Virtually all of the wineries offer Valpolicella Classico, the lightest of the wines; Valpolicella Classico Superiore, a bigger version of the same; Valpolicella Superiore Classico Ripasso, made by passing the Valpolicella Superiore over the Amarone skins: and Amarone, the jewel of the Valpolicella wines.
Amarone is made from grapes of the same blend, air-dried for three to four months, with the result a bigger, higher-alcohol offering. In the past Amarone wines were 16% alcohol or even greater, but the current trend is to lower the alcohol content to the 15-plus percentage range.

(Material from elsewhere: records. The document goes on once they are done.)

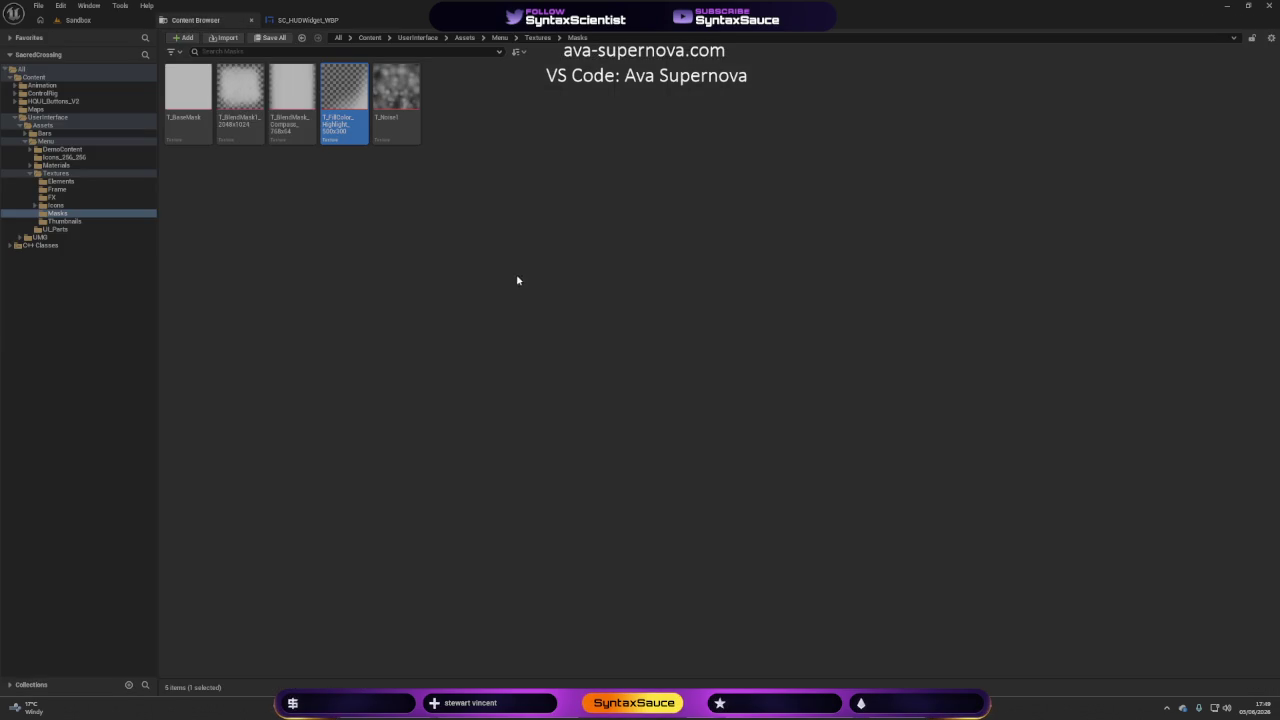
mouse_move(344, 100)
left_mouse_down()
mouse_move(385, 60)
mouse_move(318, 18)
mouse_move(549, 360)
mouse_move(717, 468)
mouse_move(717, 494)
left_mouse_up()
left_click_drag(658, 459, 877, 519)
left_click(966, 477)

During the various visits to wineries as part of our program, we tasted a variety of Valpolicella wines with emphasis on the Amarones. These varied from the small 25,000 bottle/year Corte Archi where third generation owner/winemaker Fernando Campagnola produces the Amarone Isobelle. We were treated to tasting the 1992 that he made with his father, a magnificent 16% alcohol wine that I rated a 95. One of the larger wineries was the 1-million-bottle Farina winery, where Sigorina Valentina Frignani offered us a 2011 Amarone Classico Riserva DOCG. This 16%-alcohol wine had been aged for ten years in barriques, two more years in Slovanian oak casks, then followed by one year in the bottle. With a long and smooth finish, I rated this excellent wine a 94.
White wine-lovers, do not despair. Some of the wineries, particularly those on the eastern side of the Valpolicella area, also make Soave, another wine that in the past was tarred by poor quality imports. This is a blend of Garganega with a little Trebbiano. The Soave we tasted was really quite good. Another white is Lugana which was made from the local white grape Turbiana. Both of these wines were very pleasant to drink.
As you can probably tell from the above, our visit was very enjoyable. In the following months I will write about the individual wineries and their offerings. However, based on our experience at the Anteprima Amarone, you can feel safe that the Valpolicella wines that you see today, especially the Amarone wines, are uniformly of the highest quality and will be a delight to drink. If you are going to Venice, you might consider spending a few days in Verona and visiting some of the excellent wineries located close to there. You will not regret the time.